Even if TPU doesn't review this card someone else will eventually.
Except that Intel has done this before. Witness the Core i3-8121U, the only 10nm 8th generation part, a 2c/4t CPU with a defective iGPU, a chip so bad that Intel didn't even tell Western reviewers that it exists, never mind shipping them review samples. Anandtech had to import a Chinese laptop to get hold of it, and their coverage was, as expected, not positive.

Intel is doing the exact same thing with the Arc A3 series. It's only launching in China, Western reviewers will not get samples. Gamers Nexus has just posted a review of it - they got a card from China - and it's as bad as everyone who knows Intel's history with GPUs has been saying ever since Arc was announced.

Intel is too proud to kill products they know are bad before those products are launched, but they don't want to be confronted with the failure of said products. So the answer is to dump those products in China, so they can tell investors "yes we launched it just like we said we would", and not have to confront the negative reviews from the West. It's the equivalent of playing a game with a 3-year-old, and when they lose, they flip the board and declare "nobody won, therefore I didn't lose". It's embarrassing and pathetic for such a large and powerful company to essentially be run by petulant children, and yet here we are.
 
Except that Intel has done this before. Witness the Core i3-8121U, the only 10nm 8th generation part, a 2c/4t CPU with a defective iGPU, a chip so bad that Intel didn't even tell Western reviewers that it exists, never mind shipping them review samples.

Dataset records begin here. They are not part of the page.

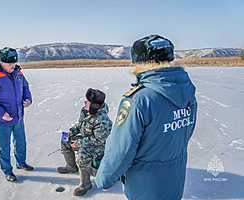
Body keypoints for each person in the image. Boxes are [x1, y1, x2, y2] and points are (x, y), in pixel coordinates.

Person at [95, 35, 197, 200]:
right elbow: (187, 130)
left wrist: (105, 179)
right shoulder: (187, 91)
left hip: (145, 185)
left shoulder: (139, 100)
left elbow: (121, 148)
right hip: (175, 178)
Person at [0, 47, 34, 182]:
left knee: (21, 142)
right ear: (1, 62)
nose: (12, 66)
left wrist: (28, 99)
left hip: (18, 116)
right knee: (4, 147)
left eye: (14, 63)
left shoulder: (18, 72)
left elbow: (25, 87)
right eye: (9, 64)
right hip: (2, 120)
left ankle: (21, 163)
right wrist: (2, 113)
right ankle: (7, 171)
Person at [57, 88, 113, 196]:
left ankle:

Anandtech had to import a Chinese laptop to get hold of it, and their coverage was, as expected, not positive.

Intel is doing the exact same thing with the Arc A3 series. It's only launching in China, Western reviewers will not get samples. Gamers Nexus has just posted a review of it - they got a card from China - and it's as bad as everyone who knows Intel's history with GPUs has been saying ever since Arc was announced.
Congratulations, you have illustrated some of my points.

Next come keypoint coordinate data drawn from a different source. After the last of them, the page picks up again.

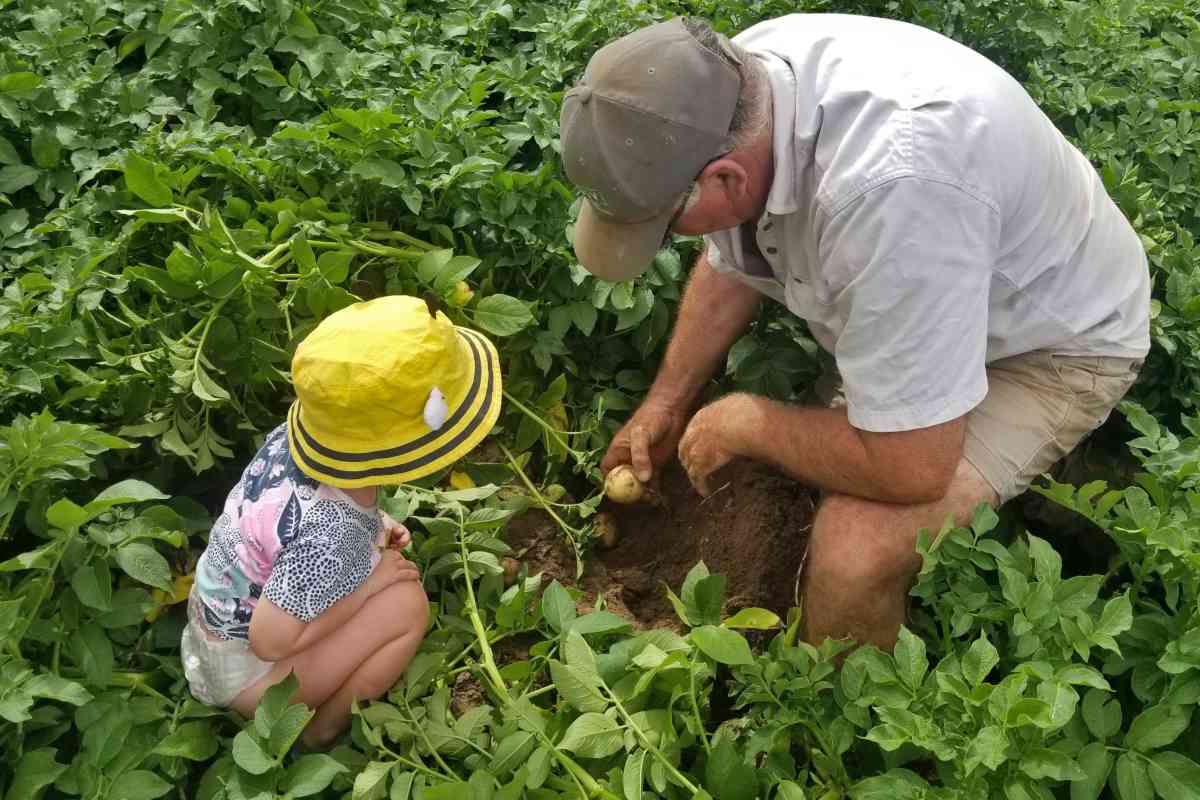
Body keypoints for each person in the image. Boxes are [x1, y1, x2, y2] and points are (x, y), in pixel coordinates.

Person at [559, 15, 1150, 649]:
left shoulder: (895, 192)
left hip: (1048, 345)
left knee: (851, 551)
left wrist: (747, 421)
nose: (674, 238)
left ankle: (843, 734)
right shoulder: (729, 86)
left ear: (727, 178)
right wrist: (666, 401)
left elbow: (911, 466)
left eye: (665, 222)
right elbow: (728, 257)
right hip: (936, 273)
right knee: (821, 455)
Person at [181, 295, 502, 747]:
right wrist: (370, 586)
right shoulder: (333, 534)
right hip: (251, 677)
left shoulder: (296, 442)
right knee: (408, 606)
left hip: (212, 633)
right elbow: (270, 641)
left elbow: (294, 520)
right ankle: (321, 728)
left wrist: (375, 524)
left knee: (380, 579)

First of all, someone is going to get wind of a bad product, get their hands on it, and eventually give a bad review. Gamers Nexus did exactly as I described. And if it hadn't been GN, it would have been someone else including sites that don't publish in the English language (there are lots of those FYI).

And Anandtech has been calling out manufacturers for pisspoor products since the Nineties.

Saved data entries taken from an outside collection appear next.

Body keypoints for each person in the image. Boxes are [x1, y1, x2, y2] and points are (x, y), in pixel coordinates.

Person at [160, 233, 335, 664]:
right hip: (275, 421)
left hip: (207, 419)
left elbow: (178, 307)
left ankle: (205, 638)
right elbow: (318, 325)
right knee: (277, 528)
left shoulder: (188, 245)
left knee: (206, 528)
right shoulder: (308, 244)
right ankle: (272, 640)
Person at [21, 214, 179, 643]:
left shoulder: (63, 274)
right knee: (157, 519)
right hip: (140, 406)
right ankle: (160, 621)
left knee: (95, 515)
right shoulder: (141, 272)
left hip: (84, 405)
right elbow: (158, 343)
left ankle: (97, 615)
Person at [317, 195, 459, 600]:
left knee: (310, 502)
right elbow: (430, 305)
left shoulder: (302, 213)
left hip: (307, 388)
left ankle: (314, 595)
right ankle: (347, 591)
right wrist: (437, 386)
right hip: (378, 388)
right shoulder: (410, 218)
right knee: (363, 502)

And Arc Graphics is not the same BECAUSE INTEL HAS PROMINENTLY ANNOUNCED THIS PRODUCT LINE.

It's on their corporate website. And it's not just one little tiny webpage buried someplace in the sitemap.


Intel is not surreptiously launching this. Arc Graphics is not being snuck under the radar. They made a BIG deal about it.

Industry eyes have been following this ever since they announced their intention to get into the discrete GPU market. That was years ago. Designing, manufacturing, and marketing GPUs is hard.

My guess is that Pat Gelsinger knows this first generation is less than stellar and doesn't want to send out samples. And yes, they might limit distribution to certain markets and shunt most of the GPUs to large system builders like HP, Dell, Lenovo, etc. rather than focus on the DIY AIB market (which is in shambles right now).

I doubt that Intel will give up. Eventually they will figure it out. It might require them to poach more engineers from the competition. After all Intel, AMD, NVIDIA, and Apple headquarters are all in about a 10-15 minute radius of each other. Maybe their current staff didn't get the job done but there is nothing that says that they can't add more people to the project.

No one expects Arc Graphics to contribute a sizable portion of the company revenue initially. So if the first generation products don't sell well, it's not like Intel is going to file Chapter 11.